Sanremo, sospesi tra #Vessicchiodovesei e diritti civili


L’assenza del popolare direttore d’orchestra non va giù ai social, ma Carlo Conti garantisce che stasera ci sarà. Con Nicole Kidman ed Eros Ramazzotti. Undici milioni di spettatori per l’esordio con Elton John, Laura Pausini e i primi dieci campioni


«#UsciteBeppeVessicchio» «#Vessicchiodovesei» sono le grida di dolore lanciate sotto forma di hashtag ieri sera dal popolo del web, allarmato dall’assenza del maestro Beppe Vessicchio dal palco dell’Ariston. Lo storico direttore d’orchestra non si è fatto vedere per tutta la prima serata del festival di Sanremo, tanto da far scoppiare sui social un vero e proprio “caso Vessicchio”. Il mistero è stato svelato dal conduttore Carlo Conti poco prima della fine della serata. Il barbuto maestro questa sera ci sarà, per dirigere il vincitore dell’edizione 2010 del festival ed ex campione di “Amici di Maria De Filippi” Valerio Scanu. Forse, per una volta, sarebbe stato meglio rimanere a casa.
^^^^^^^^
IL PROBLEMA: Riscrivi sotto forma di elenco il paragrafo dell'articolo che comincia con «#UsciteBeppeVessicchio», conservandone i fatti principali.

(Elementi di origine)
^^^^^^^^
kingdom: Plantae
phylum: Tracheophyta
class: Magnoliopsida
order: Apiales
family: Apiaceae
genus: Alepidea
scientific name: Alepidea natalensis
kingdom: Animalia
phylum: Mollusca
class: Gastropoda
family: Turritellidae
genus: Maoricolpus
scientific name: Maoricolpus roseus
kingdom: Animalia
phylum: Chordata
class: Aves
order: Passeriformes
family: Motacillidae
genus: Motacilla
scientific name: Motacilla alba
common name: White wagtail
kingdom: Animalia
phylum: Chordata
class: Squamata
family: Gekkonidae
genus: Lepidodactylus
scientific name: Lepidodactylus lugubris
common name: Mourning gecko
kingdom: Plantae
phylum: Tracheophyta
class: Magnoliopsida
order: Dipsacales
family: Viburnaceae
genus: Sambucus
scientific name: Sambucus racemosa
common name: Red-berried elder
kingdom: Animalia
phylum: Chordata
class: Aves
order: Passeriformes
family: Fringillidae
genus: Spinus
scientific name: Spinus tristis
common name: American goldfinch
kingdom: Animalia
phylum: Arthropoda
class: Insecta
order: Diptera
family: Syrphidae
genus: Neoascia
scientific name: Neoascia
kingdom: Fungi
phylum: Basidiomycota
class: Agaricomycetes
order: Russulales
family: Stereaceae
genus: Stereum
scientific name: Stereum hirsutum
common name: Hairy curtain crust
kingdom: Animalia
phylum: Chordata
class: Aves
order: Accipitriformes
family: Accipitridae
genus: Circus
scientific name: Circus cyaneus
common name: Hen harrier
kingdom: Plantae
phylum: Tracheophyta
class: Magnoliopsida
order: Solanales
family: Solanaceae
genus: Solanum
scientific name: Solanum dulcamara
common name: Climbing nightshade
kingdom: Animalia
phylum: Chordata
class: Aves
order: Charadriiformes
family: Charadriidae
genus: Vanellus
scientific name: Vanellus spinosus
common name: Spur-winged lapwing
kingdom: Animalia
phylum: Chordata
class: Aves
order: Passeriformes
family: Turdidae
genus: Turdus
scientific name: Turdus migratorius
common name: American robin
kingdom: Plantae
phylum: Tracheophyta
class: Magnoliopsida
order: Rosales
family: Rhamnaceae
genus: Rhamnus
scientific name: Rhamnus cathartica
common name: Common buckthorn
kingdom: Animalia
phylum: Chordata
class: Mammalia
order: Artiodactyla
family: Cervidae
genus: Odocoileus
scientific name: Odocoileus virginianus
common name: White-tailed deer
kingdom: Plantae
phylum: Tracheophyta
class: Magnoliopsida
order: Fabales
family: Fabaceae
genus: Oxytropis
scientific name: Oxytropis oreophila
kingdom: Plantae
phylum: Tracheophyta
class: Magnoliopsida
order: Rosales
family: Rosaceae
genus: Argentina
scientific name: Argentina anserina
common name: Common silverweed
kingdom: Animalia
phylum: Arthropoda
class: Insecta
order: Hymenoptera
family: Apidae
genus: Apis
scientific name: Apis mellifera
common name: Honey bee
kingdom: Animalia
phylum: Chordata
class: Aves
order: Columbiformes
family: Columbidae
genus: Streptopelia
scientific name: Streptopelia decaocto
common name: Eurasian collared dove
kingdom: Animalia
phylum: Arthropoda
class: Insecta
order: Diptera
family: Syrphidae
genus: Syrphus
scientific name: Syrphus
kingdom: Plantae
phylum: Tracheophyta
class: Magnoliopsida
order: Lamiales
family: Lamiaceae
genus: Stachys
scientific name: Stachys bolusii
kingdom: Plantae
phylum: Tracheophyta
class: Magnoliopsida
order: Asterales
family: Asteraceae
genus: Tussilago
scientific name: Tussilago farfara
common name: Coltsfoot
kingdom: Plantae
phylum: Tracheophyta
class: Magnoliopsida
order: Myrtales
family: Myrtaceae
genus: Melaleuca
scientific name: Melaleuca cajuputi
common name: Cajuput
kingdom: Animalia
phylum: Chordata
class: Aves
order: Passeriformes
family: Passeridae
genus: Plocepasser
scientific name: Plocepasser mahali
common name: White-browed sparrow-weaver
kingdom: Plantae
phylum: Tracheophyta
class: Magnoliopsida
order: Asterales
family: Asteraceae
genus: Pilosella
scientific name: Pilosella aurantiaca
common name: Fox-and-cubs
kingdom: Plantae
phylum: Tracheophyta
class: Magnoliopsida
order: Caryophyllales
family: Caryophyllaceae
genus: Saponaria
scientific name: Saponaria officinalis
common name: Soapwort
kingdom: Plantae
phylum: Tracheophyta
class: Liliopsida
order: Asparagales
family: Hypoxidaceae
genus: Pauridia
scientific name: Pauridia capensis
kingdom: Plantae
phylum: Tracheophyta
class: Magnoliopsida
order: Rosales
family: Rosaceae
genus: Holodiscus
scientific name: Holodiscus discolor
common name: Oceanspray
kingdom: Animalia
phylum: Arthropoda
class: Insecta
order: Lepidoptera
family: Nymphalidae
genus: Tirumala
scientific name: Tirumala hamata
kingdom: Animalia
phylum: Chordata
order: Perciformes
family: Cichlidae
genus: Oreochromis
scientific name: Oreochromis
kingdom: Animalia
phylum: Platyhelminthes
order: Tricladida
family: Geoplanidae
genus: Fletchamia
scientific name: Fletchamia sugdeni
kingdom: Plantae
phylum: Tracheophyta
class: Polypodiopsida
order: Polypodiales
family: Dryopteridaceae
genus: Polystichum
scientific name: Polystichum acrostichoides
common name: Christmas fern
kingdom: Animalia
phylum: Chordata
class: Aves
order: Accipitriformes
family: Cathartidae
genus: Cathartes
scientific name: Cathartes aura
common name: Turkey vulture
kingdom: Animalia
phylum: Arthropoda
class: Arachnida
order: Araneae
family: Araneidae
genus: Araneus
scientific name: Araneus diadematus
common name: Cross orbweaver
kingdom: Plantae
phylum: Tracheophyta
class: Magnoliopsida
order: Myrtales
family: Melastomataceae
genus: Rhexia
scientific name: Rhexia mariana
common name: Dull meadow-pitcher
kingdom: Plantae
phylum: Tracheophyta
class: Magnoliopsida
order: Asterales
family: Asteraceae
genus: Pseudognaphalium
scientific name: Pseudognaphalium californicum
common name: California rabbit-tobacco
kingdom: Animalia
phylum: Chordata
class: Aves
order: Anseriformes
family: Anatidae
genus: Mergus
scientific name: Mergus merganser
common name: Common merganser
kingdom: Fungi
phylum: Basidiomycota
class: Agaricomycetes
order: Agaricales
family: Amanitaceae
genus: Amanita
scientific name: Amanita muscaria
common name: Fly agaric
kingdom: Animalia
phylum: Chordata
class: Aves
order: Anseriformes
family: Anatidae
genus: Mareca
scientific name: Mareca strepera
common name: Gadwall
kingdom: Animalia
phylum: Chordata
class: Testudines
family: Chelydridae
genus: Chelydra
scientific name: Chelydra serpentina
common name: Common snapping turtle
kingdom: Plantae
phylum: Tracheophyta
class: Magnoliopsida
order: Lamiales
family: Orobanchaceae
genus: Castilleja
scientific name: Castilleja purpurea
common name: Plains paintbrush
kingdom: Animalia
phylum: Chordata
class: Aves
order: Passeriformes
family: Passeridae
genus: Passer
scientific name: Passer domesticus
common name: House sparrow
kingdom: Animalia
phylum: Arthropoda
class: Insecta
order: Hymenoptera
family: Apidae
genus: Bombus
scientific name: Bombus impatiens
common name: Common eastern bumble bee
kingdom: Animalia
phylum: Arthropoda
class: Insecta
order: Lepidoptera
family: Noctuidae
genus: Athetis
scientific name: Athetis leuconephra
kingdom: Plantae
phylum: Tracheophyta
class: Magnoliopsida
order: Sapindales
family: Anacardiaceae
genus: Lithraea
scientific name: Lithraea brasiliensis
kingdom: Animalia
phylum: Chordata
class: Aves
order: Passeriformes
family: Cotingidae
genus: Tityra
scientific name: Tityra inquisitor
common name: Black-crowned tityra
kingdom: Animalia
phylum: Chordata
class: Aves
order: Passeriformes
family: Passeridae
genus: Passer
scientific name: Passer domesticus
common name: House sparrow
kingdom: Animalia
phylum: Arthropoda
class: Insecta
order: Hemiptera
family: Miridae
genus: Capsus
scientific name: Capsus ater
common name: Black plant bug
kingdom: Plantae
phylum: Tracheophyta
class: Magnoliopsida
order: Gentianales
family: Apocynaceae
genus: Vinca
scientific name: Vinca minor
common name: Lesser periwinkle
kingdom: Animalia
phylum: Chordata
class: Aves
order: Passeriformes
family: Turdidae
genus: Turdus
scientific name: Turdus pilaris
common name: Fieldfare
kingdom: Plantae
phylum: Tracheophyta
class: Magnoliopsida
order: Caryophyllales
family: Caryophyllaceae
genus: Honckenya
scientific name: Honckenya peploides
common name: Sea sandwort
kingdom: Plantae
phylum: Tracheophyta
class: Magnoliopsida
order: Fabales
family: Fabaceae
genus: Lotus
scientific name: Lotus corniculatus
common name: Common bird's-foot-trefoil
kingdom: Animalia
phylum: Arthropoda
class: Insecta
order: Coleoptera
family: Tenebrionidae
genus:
^^^^^^^^
RISULTATO DEL COMPITO:
- Ieri sera sul web sono circolati gli hashtag «#UsciteBeppeVessicchio» e «#Vessicchiodovesei».
- Gli utenti erano allarmati perché il maestro Beppe Vessicchio non era sul palco dell'Ariston.
- Lo storico direttore d'orchestra è rimasto assente per tutta la prima serata del festival di Sanremo, e sui social è nato un "caso Vessicchio".
- Poco prima della fine della serata il conduttore Carlo Conti ha svelato il mistero.
- Vessicchio sarà presente questa sera per dirigere Valerio Scanu, vincitore del festival nel 2010 ed ex campione di "Amici di Maria De Filippi".